Rottenburg am Neckar, 26.09.2011 und 27.09.2011 - Peter Liehr

Die internationale Finanzkrise

Europäische Union; Welt; Deutschland; Griechenland: Beängstigte Debatten in Europa und der Welt über die angespannte Lage des Euro und über die kritische Situation des Weltfinanzsystems. Insbesondere die trotz Stützungen drohende Staatspleite Griechenlands sorgt für Debatten. Die deutsche Bundeskanzlerin Angela Merkel warnt vor einem Schuldenschnitt für Griechenland zum jetzigen Zeitpunkt. In einem solchen Falle drohe unter den Schuldnern ein völliger Vertrauensverlust in den Euro. Merkel fordert eine Verschärfung der Defizitregeln. Länder, die gegen die Euro-Defizitkriterien verstießen, müssten notfalls einen teilweisen Verlust ihrer Autonomie in Kauf nehmen. Geradezu verzweifelt anmutende Appelle internationaler Finanzinstitutionen an die Europäische Zentralbank werden laut, sich Gehör zu verschaffen und auf Regeleinhaltung zu pochen. Die EZB sei die einzig verbleibende Institution, vor der in Europa noch einhellig Respekt herrsche.

Rottenburg am Neckar, 25.09.2011 - Peter Liehr

Frankreich

Frankreich: Die konservative Regierung verliert bei einer Teilwahl zu den Parlamentskammern die Mehrheit ihrer Stimmen. Das Ende der heutigen Teilwahl wird als Startmoment des Präsidentschaftswahlkampfs in Frankreich wahrgenommen.

Rottenburg am Neckar, 25.09.2011 - Peter Liehr

Yvelines; Frankreich; Paris, Frankreich: Gérard Larcher wird als Senator für das Département Yvelines wiedergewählt. Präsident des Pariser Senats ist Larcher nicht mehr.
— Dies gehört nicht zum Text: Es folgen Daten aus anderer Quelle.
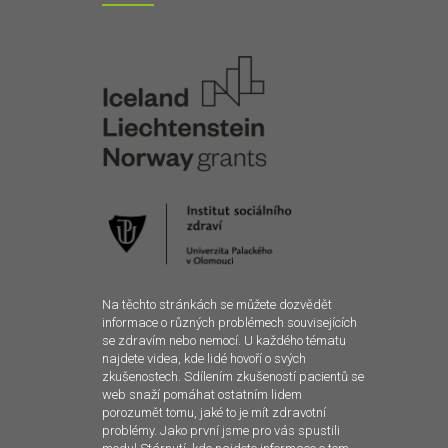
Na těchto stránkách se můžete dozvědět
informace o různých problémech souvisejících
se zdravím nebo nemocí. U každého tématu
najdete videa, kde lidé hovoří o svých
zkušenostech. Sdílením zkušeností pacientů se
web snaží pomáhat ostatním lidem
porozumět tomu, jaké to je mít zdravotní
problémy. Jako první jsme pro vás spustili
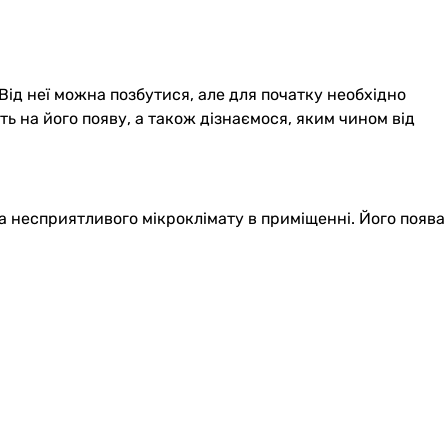
Від неї можна позбутися, але для початку необхідно
ь на його появу, а також дізнаємося, яким чином від
а несприятливого мікроклімату в приміщенні. Його поява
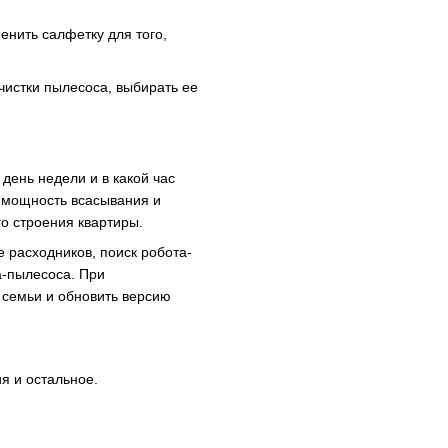
енить салфетку для того,
истки пылесоса, выбирать ее
день недели и в какой час
ь мощность всасывания и
го строения квартиры.
 расходников, поиск робота-
а-пылесоса. При
 семьи и обновить версию
я и остальное.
Rottenburg am Neckar, 06.05.2012 - Peter Liehr

Saudi-Arabien: Frauen in Saudi-Arabien sollen, wie heute verkündet wird, ab 2015 das aktive und das passive Wahlrecht bekommen. Im monarchisch regierten Saudi-Arabien gibt es keine Parteien.

Rottenburg am Neckar, 25.09.2011 - Peter Liehr

Bolivien: Blutige Auflösung eines Indianerprotests, der sich gegen den Bau einer Fernstraße richtet. 500 Polizisten gehen mit Tränengas gegen rund 1 500 Mitglieder eines Indianerstamms vor, die sich gegen die Abholzung weiteren Regenwalds richten. Übermorgen wird der bolivianische Präsident Evo Morales sich des brutalen Vorfalls annehmen.